After her injury, Jacey got word from SDSU President Barry Dunn not to worry about a thing.

“When you go to university, you can feel like a little fish in a big sea, but my school has been behind me on this,” Jacey said.

Typically, rodeo students are only granted additional years if they work toward their masters degree. As for her senior year of rodeoing at SDSU, where her parents, sister, and brother have also attended, she was sitting pretty and feeling good.

“I was having a phenomenal semester. Every round of goat tying, I was either first or second,” Jacey said. “I was sitting good in all the events, my horses were working good, I was roping good. It was pretty devastating.”

In all of her past years of college rodeoing, she has qualified for National College Rodeo Association Finals in Casper, Wyoming. She wound up third in the goat tying average her freshman year, won a round of goat tying her sophomore year, and ended fifth in the goat tying average last year. Jacey also earned reserve all-around cowgirl in her region last year.

“Jacey had injuries coming in to the season with a bruised heel after winning a huge goat tying in North Dakota but took just enough time off to get by with some pain. As that started to get better she got bucked off and kicked in the leg that required six stitches, three days later the rope got her eye,” said her rodeo coach Ron Skovly. “With this injury we will have to evaluate throughout the winter on how it heals, what surgeries might have to be taken, and if she will need to submit for a medical hardship for her fourth year. At this time she is not allowed to do any activity that will jar her eye and head to help the healing.”

“The Lord said things were turning too quickly, and I needed to take a step back. I also had horses that weren’t sound. I was rodeoing good, but outside of the arena was a struggle. I need to let everything heal,” Jacey said. “I’ve definitely had an almost unbearable amount of support.”
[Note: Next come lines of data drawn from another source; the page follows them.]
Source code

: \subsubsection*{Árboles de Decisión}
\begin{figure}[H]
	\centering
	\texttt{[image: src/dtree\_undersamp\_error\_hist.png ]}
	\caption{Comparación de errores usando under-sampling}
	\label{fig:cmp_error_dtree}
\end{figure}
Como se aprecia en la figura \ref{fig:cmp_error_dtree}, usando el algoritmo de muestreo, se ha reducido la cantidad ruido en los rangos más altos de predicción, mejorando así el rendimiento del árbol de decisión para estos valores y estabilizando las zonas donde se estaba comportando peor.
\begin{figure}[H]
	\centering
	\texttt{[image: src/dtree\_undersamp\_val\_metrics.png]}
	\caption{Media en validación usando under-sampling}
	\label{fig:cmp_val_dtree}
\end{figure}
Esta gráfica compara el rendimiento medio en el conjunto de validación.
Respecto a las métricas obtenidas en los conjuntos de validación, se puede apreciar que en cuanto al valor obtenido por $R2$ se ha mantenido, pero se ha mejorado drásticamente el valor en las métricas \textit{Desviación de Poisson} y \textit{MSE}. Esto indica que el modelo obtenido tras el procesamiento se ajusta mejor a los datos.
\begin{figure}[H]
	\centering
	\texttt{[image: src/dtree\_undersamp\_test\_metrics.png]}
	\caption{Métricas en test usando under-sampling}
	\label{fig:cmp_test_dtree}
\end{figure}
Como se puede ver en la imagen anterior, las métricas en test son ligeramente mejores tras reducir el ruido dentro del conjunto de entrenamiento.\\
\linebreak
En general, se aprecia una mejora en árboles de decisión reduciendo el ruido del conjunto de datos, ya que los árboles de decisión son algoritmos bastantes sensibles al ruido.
Jacey had traveled to McCook with a friend from school, Madison Rau, who took care of her horses while she was at the hospital initially. Her roping partner at the Timed Event Fundraiser, Wyatt Killion, who she had just met that day, was able to pick another roping partner for the fourth round after Jacey’s injury in round three. He and Jacey ended the event in third, and she received some money from it.

“It was really nice of them to let Wyatt rope in round four! It’s amazing how big the rodeo community is,” she said. “Even my enemies and my biggest competitors don’t wish this upon you. This allowed me to see how big my circle truly was.”

While she is healing, she will be missed by her coach and team. They are rooting for her to make a full comeback.

“This has been devastating for her and our team this fall. We miss her pushing and coaching the goat tying practices every night. It will take time, but I know that she will adapt and overcome this injury, just as she has everything else that has happened in the past,” Skovly said. “That is just her mentality and something that can’t be taught easily at her age.”